AUFGABENBESCHREIBUNG> Finden Sie in den Daten unten jede Zeile, die die Zeichenfolge „preços“ enthält, und schreiben Sie diese Zeilen vollständig ab. Beachten Sie dabei die Groß- und Kleinschreibung.

BEREITGESTELLTE DATEN>
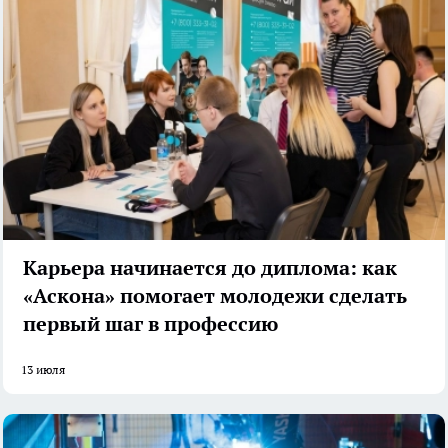
Карьера начинается до диплома: как
«Аскона» помогает молодежи сделать
первый шаг в профессию
13 июля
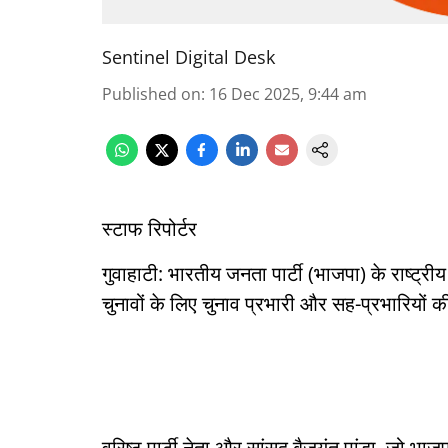
Sentinel Digital Desk
Published on
:
16 Dec 2025, 9:44 am
स्टाफ रिपोर्टर
गुवाहाटी: भारतीय जनता पार्टी (भाजपा) के राष्ट
चुनावों के लिए चुनाव प्रभारी और सह-प्रभारियों 
वरिष्ठ पार्टी नेता और सांसद बैजयंत पांडा, जो भाजप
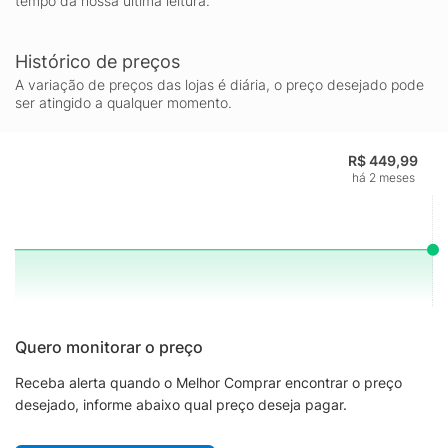
tempo da nossa última leitura.
Histórico de preços
A variação de preços das lojas é diária, o preço desejado pode
ser atingido a qualquer momento.
R$ 449,99
há 2 meses
Quero monitorar o preço
Receba alerta quando o Melhor Comprar encontrar o preço
desejado, informe abaixo qual preço deseja pagar.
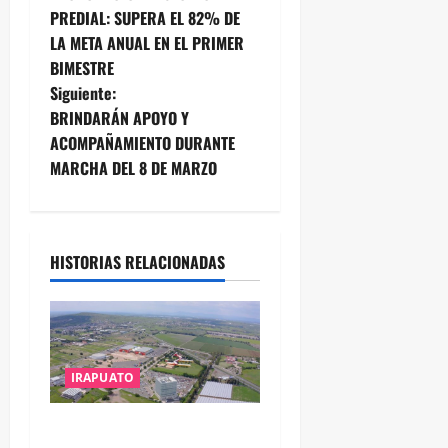
PREDIAL: SUPERA EL 82% DE
v
LA META ANUAL EN EL PRIMER
e
BIMESTRE
Siguiente:
g
BRINDARÁN APOYO Y
ACOMPAÑAMIENTO DURANTE
a
MARCHA DEL 8 DE MARZO
c
i
HISTORIAS RELACIONADAS
ó
n
d
IRAPUATO
e
IRAPUATO PROYECTA MÁS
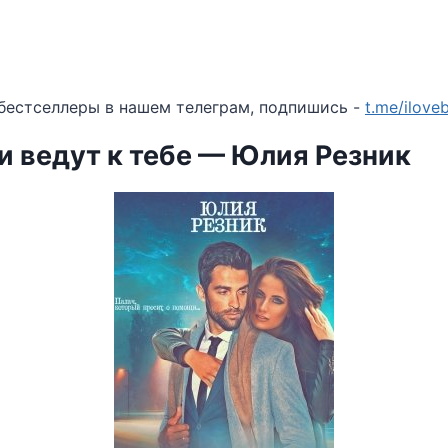
бестселлеры в нашем телеграм, подпишись -
t.me/ilov
и ведут к тебе — Юлия Резник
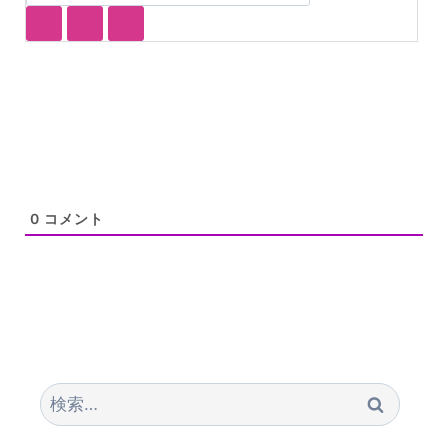
0
コメント
検
索:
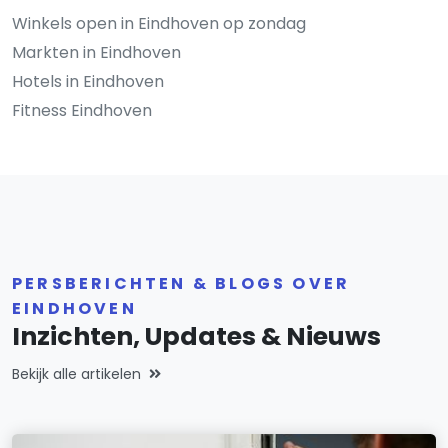
Winkels open in Eindhoven op zondag
Markten in Eindhoven
Hotels in Eindhoven
Fitness Eindhoven
PERSBERICHTEN & BLOGS OVER
EINDHOVEN
Inzichten, Updates & Nieuws
Bekijk alle artikelen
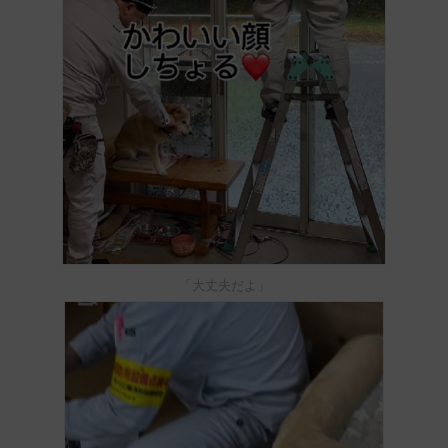
「大丈夫だよ」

ANTWORTBEREICH>
Histórico de preços
A variação de preços das lojas é diária, o preço desejado pode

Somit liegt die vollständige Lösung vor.